So what if the pilot finds the plane getting heavy (ie: Laura’s family schleps too much on board) or the plane isn’t balanced? What’s an aviator or aviatrix to do?
1) Taking fuel away like on my itty bitty plane is not an option. FAA requires enough fuel on board to not only reach your destination, but to fly to an alternate airport plus reserves. This is a fixed number so no, you can’t adjust that. Don’t even think about it!
2) A few bags might have to be left behind. Yeah, sucks if it’s your bag and you just spent half an hour watching the baggage carousel go round and round. But hey, your plane got off the runway right?? 😉
3) You might hear the workers announce at the gate for volunteers to be bumped to a different flight.

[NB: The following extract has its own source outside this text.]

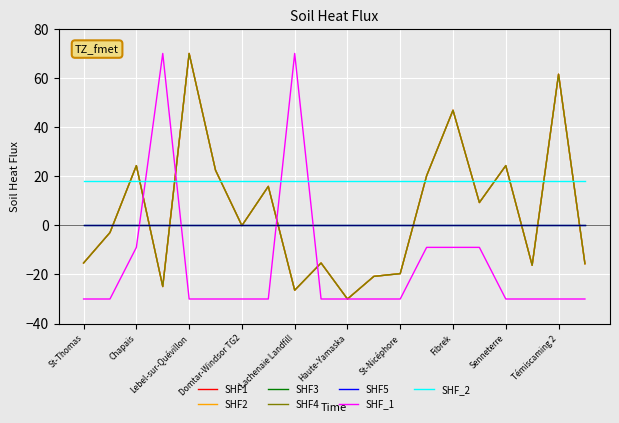

How many lines are shown in the chart?

7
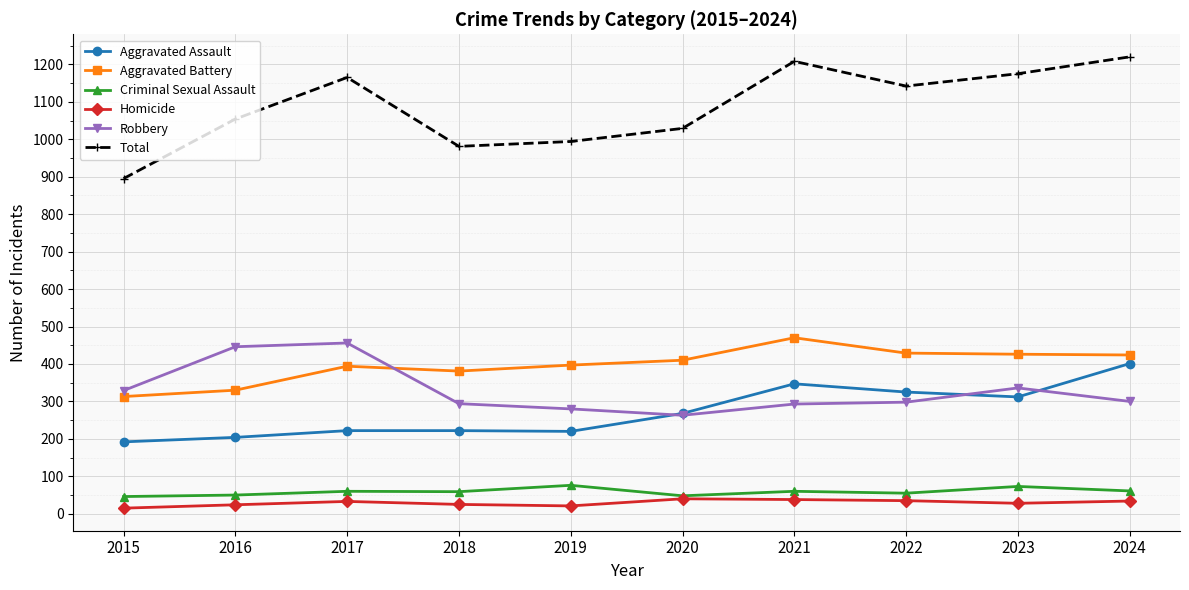

What is the total value across all series at 2020?

2058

Sometimes this is because of double booking, but might be due to weight issues.
4) For balance, you sometimes see the flight attendants walking through the plane counting people. They are counting kids (they are light), infants in laps, pets, and sometimes ask people to rearrange.

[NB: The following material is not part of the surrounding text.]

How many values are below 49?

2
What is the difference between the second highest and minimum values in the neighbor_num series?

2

So what can we do to help? There is so much that goes on behind the scenes when we fly. But we don’t need to make the job harder.
When an announcement is made to not all line up around the bathrooms in the back, that’s not just to keep the aisle clear. Enough people move to the back on the plane and we can push the nose up! My pilot friend said that it is quite the experience to watch the plane nose rise and without seeing, you know a bunch of people are lining up by the back bathrooms. (this is only a degree or half a degree, but maybe Myth Busters show can do an experiment to see how many people doing a peepee dance it’ll take to stall a plane. lol). Besides, there’s a $10,000 fine for not listening to those flight attendants.
Which leads me to a public service announcement my pilot friend would like to make. Keep your seat belts on until that damn light goes off! I know you’re eager to get off the plane, but there have been airplane incursions (accidents) involving parked planes. It’s not unheard of for planes to skid on refrozen de-icing material on the ground. The pilot might need to slam on the breaks. We shouldn’t take our car seat belts off before we park, don’t do it on the tarmac.
Ok! I hope you learned a lot. I did!